## DATA FOR THE TASK
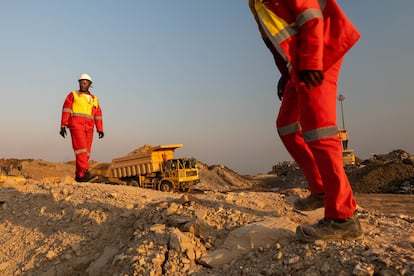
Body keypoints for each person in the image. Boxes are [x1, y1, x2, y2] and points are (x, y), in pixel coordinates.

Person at [249, 0, 363, 241]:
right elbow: (281, 39)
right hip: (298, 63)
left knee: (320, 132)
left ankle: (343, 217)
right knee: (287, 127)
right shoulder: (256, 3)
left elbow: (311, 16)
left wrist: (311, 62)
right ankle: (321, 190)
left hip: (320, 49)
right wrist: (286, 74)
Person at [60, 73, 104, 182]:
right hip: (76, 125)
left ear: (90, 84)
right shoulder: (73, 95)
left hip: (89, 128)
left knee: (86, 152)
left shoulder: (94, 99)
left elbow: (98, 114)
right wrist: (63, 124)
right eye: (80, 82)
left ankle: (80, 176)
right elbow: (66, 109)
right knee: (81, 150)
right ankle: (85, 172)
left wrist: (100, 129)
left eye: (85, 83)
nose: (82, 84)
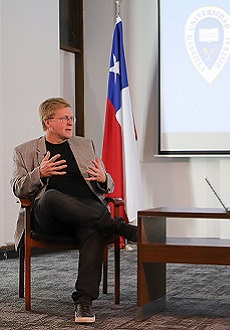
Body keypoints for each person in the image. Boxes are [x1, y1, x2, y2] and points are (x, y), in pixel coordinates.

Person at [10, 97, 138, 324]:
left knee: (92, 228)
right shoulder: (24, 151)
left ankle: (84, 302)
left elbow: (107, 185)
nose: (70, 123)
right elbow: (18, 188)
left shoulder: (84, 145)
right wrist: (40, 173)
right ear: (48, 122)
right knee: (50, 196)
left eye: (72, 118)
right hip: (49, 216)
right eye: (64, 118)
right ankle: (117, 226)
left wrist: (104, 179)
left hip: (87, 214)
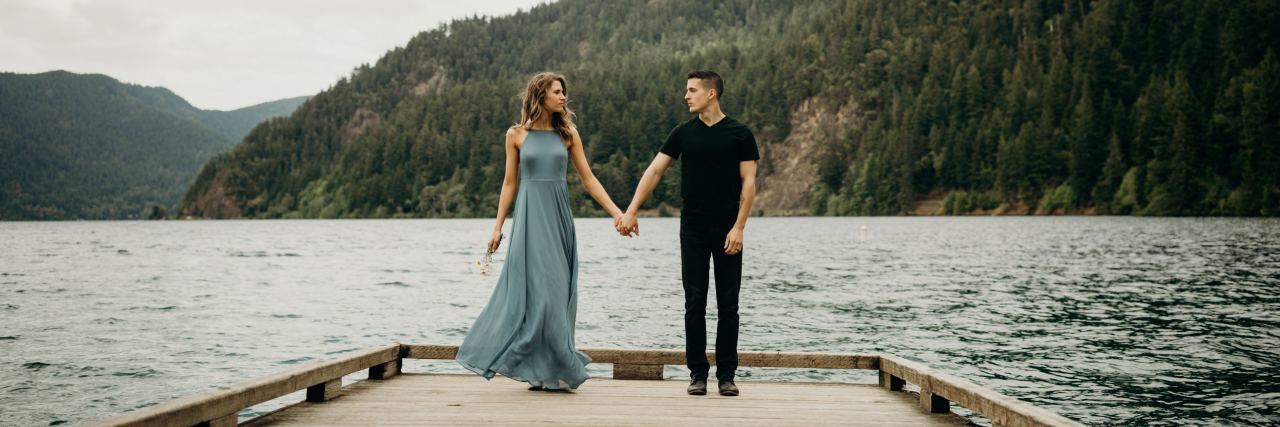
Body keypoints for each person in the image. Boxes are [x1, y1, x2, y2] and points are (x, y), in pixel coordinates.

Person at [456, 72, 625, 392]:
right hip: (530, 221)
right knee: (537, 299)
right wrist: (497, 228)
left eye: (564, 92)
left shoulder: (568, 134)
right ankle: (538, 367)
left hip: (559, 219)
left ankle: (551, 370)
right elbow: (509, 184)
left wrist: (617, 214)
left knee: (557, 296)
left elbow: (588, 180)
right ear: (540, 95)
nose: (564, 97)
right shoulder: (516, 135)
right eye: (557, 92)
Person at [617, 70, 759, 397]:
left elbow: (749, 183)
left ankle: (727, 375)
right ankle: (698, 373)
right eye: (686, 90)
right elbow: (655, 170)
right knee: (694, 302)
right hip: (692, 228)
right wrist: (633, 210)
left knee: (729, 304)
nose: (686, 95)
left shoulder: (740, 134)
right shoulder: (682, 133)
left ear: (711, 94)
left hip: (728, 229)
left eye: (692, 90)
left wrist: (739, 227)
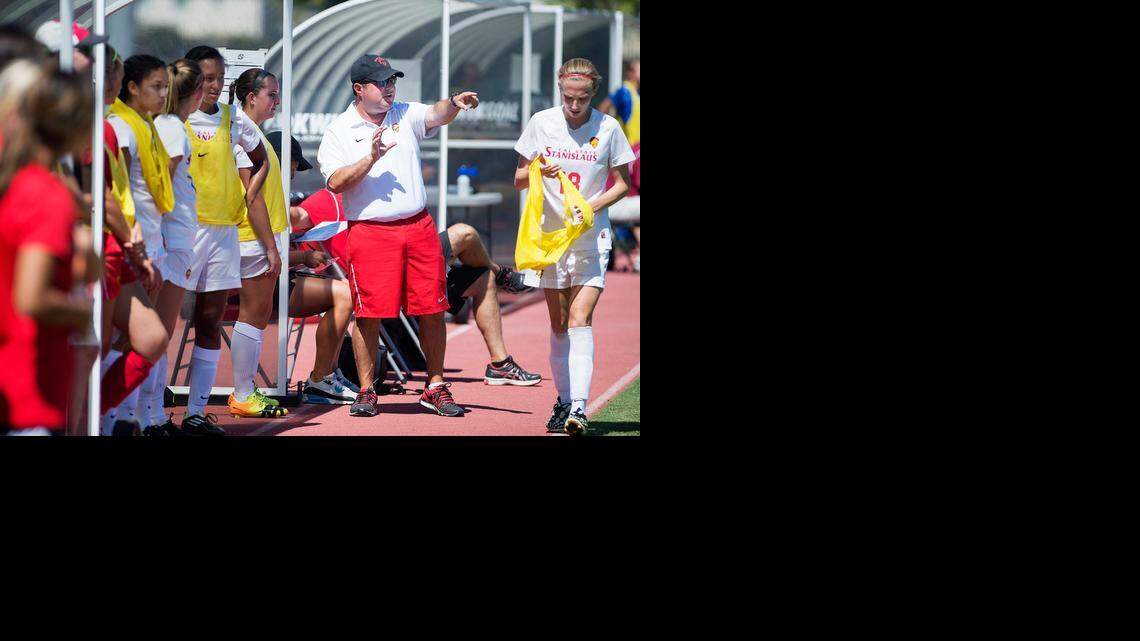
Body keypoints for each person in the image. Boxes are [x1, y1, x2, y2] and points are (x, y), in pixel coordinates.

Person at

## YOUR ASSIGNMENT
Could you output the listing word for word, omitting every picture?

## TASK SOLUTION
Body keypoints for each person in the image. Boxes are [x1, y1, x2, y2] and points are (x, y), in pixel coordinates.

Person at [249, 0, 363, 241]:
right elbow: (281, 39)
right hip: (298, 63)
left knee: (320, 132)
left ankle: (343, 217)
right knee: (287, 127)
right shoulder: (256, 3)
left elbow: (311, 16)
left wrist: (311, 62)
right ankle: (321, 190)
left hip: (320, 49)
right wrist: (286, 74)
Person at [60, 73, 104, 182]:
right hip: (76, 125)
left ear: (90, 84)
right shoulder: (73, 95)
left hip: (89, 128)
left knee: (86, 152)
left shoulder: (94, 99)
left elbow: (98, 114)
right wrist: (63, 124)
right eye: (80, 82)
left ankle: (80, 176)
right elbow: (66, 109)
right knee: (81, 150)
right ankle: (85, 172)
left wrist: (100, 129)
left eye: (85, 83)
nose: (82, 84)
Body keypoints for each person in the image. Boxes are [x1, y1, x2, y2] and points are (x, y), in pixel coordinates.

Person at [10, 97, 138, 324]:
left knee: (92, 228)
right shoulder: (24, 151)
left ankle: (84, 302)
left elbow: (107, 185)
nose: (70, 123)
right elbow: (18, 188)
left shoulder: (84, 145)
right wrist: (40, 173)
right ear: (48, 122)
right knee: (50, 196)
left eye: (72, 118)
right hip: (49, 216)
right eye: (64, 118)
right ankle: (117, 226)
left wrist: (104, 179)
left hip: (87, 214)
Body keypoints for each person in the image. Boxes are [x1, y1, x2, y2] and points are (x, y), in pixel coordinates.

Person at [456, 72, 625, 392]:
right hip: (530, 221)
right knee: (537, 299)
right wrist: (497, 228)
left eye: (564, 92)
left shoulder: (568, 134)
right ankle: (538, 367)
left hip: (559, 219)
left ankle: (551, 370)
right elbow: (509, 184)
left wrist: (617, 214)
left knee: (557, 296)
left elbow: (588, 180)
right ear: (540, 95)
nose: (564, 97)
right shoulder: (516, 135)
right eye: (557, 92)
Person at [617, 70, 759, 397]:
left elbow: (749, 183)
left ankle: (727, 375)
right ankle: (698, 373)
right eye: (686, 90)
right elbow: (655, 170)
right knee: (694, 302)
right hip: (692, 228)
right wrist: (633, 210)
left knee: (729, 304)
nose: (686, 95)
left shoulder: (740, 134)
right shoulder: (682, 133)
left ear: (711, 94)
left hip: (728, 229)
left eye: (692, 90)
left wrist: (739, 227)
Body keypoints for each person in the image. Boxes are [x1, y1, x2, y2] and points are (x, y), in pixel coordinates.

Person at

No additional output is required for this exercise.